A professor at Parsons School of Design, Kimberly Jenkins, said cultural appropriation is, “The borrowing usually of an outside culture, sometimes the property of an inside culture. It’s the borrowing of certain aspects of the insider culture by an outside culture be it clothing, food or music.”

She said cultural appropriation depends on intent. It depends on if people are trying to take something and make it their own or show appreciation for the culture. There’s a thin line, but there’s also a way to steer away from cultural appropriation.

Jenkins said if a person applies the "three S’s" they shouldn’t have a problem when it comes to people being offended by what they are wearing or participating in.

“For anyone participating in those things of cultural appreciation, it’s just knowing what you’re wearing and applying the three S’s–significance is the first s, the second s is source and the third is similarity,” said Jenkins.  “So with the first s it’s about, do you know the significance of this? Is it sacred? Which could also be an alternative s. Then the second s, the source, do you know where this comes from? What culture this comes from? What country this comes from? Or what face this comes from? And the third s is similarity, and this is mainly for fashion designers in how similar is the piece to the original? And so are you mocking it? Are you copying it? Are you defaming it in any sort of way? So that’s been really handy to kind of keep in your back pocket when trying to discern between cultural appropriation and cultural appreciation.”

She also said that unequal power relations in fashion is at the heart of the matter. When it comes to fashion designers copying a certain culture or style from other individuals or groups, she said one question or complicated issue is who owns culture? So it gets complicated on what can actually be trademarked or claimed to when it comes to the culture of a certain group of people.

Many people don’t understand their privilege and so when a person is in a position of power, or a part of an ethnicity considered the majority, it doesn’t affect them. They are usually the ones who do the appropriating. No one really questions a person of power and when they do or criticize that person, they’re given a slap on the wrist instead of some type lesson or lecture on what the real issue is.

There’s a double standard involved in the subject of cultural appropriation.
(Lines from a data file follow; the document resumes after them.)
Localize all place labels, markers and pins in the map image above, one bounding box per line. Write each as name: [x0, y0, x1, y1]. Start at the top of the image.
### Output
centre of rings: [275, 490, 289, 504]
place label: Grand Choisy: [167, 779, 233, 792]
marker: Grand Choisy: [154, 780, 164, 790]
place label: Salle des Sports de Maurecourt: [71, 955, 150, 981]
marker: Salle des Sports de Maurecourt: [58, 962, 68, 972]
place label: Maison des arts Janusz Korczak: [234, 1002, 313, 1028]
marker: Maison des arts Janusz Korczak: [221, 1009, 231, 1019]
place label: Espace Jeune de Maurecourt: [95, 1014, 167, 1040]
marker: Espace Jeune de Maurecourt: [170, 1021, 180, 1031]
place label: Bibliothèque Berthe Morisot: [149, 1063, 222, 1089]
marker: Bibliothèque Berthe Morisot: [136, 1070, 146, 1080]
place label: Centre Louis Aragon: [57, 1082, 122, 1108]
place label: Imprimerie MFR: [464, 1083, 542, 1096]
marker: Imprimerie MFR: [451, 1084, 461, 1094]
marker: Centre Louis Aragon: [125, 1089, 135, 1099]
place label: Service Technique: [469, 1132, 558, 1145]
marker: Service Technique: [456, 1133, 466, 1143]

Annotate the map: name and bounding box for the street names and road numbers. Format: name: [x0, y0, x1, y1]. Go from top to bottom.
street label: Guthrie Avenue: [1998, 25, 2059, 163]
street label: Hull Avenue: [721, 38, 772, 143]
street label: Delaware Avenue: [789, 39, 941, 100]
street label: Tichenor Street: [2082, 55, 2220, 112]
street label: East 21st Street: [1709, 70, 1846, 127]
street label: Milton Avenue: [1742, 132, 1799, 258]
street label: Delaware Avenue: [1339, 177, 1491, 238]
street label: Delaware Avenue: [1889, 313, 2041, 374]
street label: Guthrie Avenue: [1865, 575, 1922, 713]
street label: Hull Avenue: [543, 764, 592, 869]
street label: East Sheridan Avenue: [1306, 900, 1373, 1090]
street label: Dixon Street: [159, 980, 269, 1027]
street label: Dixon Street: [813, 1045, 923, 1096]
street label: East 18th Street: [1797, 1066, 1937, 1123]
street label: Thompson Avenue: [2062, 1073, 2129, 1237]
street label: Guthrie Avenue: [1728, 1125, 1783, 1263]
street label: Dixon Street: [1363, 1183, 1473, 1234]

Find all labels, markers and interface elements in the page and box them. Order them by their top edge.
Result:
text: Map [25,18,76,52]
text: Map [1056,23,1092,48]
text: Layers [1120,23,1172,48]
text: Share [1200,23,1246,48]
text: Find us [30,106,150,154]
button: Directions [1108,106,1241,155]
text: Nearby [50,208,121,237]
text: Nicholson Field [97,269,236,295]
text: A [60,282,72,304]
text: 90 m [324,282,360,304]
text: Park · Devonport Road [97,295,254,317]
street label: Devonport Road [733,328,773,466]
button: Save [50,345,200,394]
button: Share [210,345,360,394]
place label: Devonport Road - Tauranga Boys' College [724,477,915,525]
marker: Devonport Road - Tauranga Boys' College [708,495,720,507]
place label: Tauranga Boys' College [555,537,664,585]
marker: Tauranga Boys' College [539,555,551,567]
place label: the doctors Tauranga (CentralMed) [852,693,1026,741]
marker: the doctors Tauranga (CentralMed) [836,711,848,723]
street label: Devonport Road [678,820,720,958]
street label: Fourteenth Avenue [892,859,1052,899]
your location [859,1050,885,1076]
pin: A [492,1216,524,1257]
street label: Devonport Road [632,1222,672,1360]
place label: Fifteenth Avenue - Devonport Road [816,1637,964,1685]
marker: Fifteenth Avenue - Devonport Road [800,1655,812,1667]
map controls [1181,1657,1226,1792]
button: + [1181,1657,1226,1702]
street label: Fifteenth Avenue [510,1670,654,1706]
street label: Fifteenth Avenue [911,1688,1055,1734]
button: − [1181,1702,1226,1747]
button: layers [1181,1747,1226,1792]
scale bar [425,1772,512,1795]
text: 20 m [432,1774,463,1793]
Young black women are being sent home from school or work because they are wearing box braids which for them are a protective hairstyle.

Designers such as Marc Jacobs have made the comments such as, “funny how you don’t criticize women of color for straightening their hair.”  As they said in the NYFW Parsons panel, this is sort of whining because you don’t have the privilege to take from a people without asking.

Jenkins said whoever is in power culturally, socially, politically, economically, they have more flexibility. They can get away with more borrowing from another culture which is usually considered the inside culture or the minoritized group of people.

“When you have minoritzed groups of people maybe borrowing from a culture of power in order to blend for the sake of survival, there’s this kind of lazy argument or response of, 'well she’s wearing a weave,' or 'she’s straitening her hair, she’s borrowing from us.' When it’s more complicated than that, it’s about survival strategy and the labor involved in that, and just an effort to blend which has nothing to do with cultural appropriation,” said Jenkins.

The double standards in regards to cultural appropriation have more to do with stereotyping certain groups of people. When it comes to Trayvon Martin, a sweatshirt is just a sweatshirt until a black face is under the hoodie.

Jenkins said, “A garment is just a garment when you see it without the body. The body, as we talk about in fashion studies is what signifies what we make of the garment, or how it’s perceived through how it’s worn and who wears it.”

There’s nothing light about cultural appropriation or when a person getting chastised for something of your culture just for women or men of a different race to be praised for it.

It is not a situation to make light of nor should the offended person be considered sensitive when someone trademarks or glorifies something their ancestors helped create or fought for.